Рафи встал и подошел к столику, на котором стоял поднос с шестью хрустальными стаканами и графином. Он медленно разлил из графина заранее припасенное бренди и только потом пригласил собравшихся взять по стакану. Все повиновались, и только Гидеон остался на месте.
— Выпьем, — сказал ему Рафи. — Давай выпьем.
— За что? — откликнулся Гидеон, медленно вставая и направляясь к двери. Взявшись за ручку, он остановился.
— За здоровье и благополучное возвращение, — начал Ронни.
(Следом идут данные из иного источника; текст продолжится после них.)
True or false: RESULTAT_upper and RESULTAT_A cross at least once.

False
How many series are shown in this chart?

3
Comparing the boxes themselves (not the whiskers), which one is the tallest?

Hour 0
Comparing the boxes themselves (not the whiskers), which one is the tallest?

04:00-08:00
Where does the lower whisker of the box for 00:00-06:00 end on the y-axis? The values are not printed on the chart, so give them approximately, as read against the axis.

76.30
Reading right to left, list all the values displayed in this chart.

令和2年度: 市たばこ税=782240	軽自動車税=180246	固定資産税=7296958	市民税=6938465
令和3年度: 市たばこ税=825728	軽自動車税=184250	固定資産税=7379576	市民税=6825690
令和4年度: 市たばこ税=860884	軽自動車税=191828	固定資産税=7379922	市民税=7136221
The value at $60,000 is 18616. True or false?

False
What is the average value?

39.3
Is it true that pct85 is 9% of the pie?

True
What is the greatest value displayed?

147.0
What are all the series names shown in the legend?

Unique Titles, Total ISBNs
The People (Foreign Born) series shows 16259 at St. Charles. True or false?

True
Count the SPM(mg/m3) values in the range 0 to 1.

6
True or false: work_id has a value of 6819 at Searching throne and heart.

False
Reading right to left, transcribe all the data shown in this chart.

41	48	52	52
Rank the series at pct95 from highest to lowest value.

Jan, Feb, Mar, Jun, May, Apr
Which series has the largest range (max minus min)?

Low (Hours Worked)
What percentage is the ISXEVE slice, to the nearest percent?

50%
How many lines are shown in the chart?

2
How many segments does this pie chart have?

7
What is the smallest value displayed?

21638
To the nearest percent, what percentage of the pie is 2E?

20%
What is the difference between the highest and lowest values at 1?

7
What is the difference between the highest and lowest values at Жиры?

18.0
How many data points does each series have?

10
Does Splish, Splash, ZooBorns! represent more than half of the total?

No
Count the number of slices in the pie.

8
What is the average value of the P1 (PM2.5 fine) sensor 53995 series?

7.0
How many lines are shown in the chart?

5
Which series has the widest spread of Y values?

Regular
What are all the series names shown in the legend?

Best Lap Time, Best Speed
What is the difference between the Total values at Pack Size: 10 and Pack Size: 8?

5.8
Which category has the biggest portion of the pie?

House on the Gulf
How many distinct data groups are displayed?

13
— За Израиль, — сказали хором Иорам и Бен.
Гидеон молчал.
— За Голду, — благоговейно произнес Яков.
— За жизнь, — добавил Рафи.
— Вот она-то меня и пугает, — тихо сказал Гидеон и вышел из комнаты.
18
У
Протянув руку, Тамир Карами сначала обратился к Саше.
— Здравствуйте, Саша Белль. Добро пожаловать.
— Хау ду ю ду, мистер Карами, — непринужденно ответила она, решив про себя ни в коем случае не обнаруживать свой страх или смущение перед ним. Как, впрочем, и другие свои чувства, клокочущие в ней после драмы в Риме.
— Если не возражаете, — сказал он, — зовите меня Абу Фахт или Тамир. Евреи обычно называли моего отца мистером Карами, чтобы показать свое пренебрежение к нему. — Он повернулся к Берни. — А вы, должно быть, продюсер мистер Эрнандес.
— Зовите меня Берни. Полицейские обычно называли моего отца мистером Эрнандесом, когда приходили к нему вымогать деньги.
Храбрый малый Эрнандес, подумала Саша. Если бы только его голос не звучал так испуганно, а сам он не был так бледен со своей дрожащей нижней губой.
— У вас тут шикарный вид, — добавил Берни.
— К сожалению, это купленный вид. Мы предпочли бы любоваться нашими оливковыми рощами в Рамле.
У Карами был вполне почтенный вид. Саша ожидала чего-то другого. Уж не думала ли она, что из его рта должны вырываться языки пламени, вместо глаз будут черные кресты, а на лбу три выжженные шестерки.
— Каковы шансы, что вы сможете любоваться этим в ближайшие несколько лет?
— Точного срока назвать, конечно, нельзя, но если мы ослабим нашу борьбу, то шансы будут невелики.
Его взгляд был неизменно тверд, а на лице всегда одно и то же выражение. Такой холодный взгляд она встречала, когда брала интервью у преступников. Этим взглядом ее как бы предупреждали, что она имеет дело не с обыкновенными людьми, — а может быть, и вовсе не с людьми. В нем не было ни смысла, ни раскаяния. Этот взгляд не обещал рациональных объяснений или сожалений по поводу содеянных злодейств и убийств… Однако, насколько ей было известно, Тамир Карами был совем другим — образованным, умным. Он был политиком и, как все политики, искушен в логике или, по крайней мере, в риторике.
Берни выглядел смущенным.
— Ну, тогда… от всей души — счастья вашим оливам, — пробормотал он.
— Даст бог, следующий ваш визит будет к нам в Палестину.
— Но хватит ли там места и для Израиля?
— По нашему мнению, места хватит всем.
Ну вот опять это политическое словоблудие. Умение говорить прописные истины и обосновывать все, что угодно, если это потребуется ради идеи.
— Я думаю, мне лучше пойти прикинуть, в каких ракурсах мы будем снимать, — заявил Берни.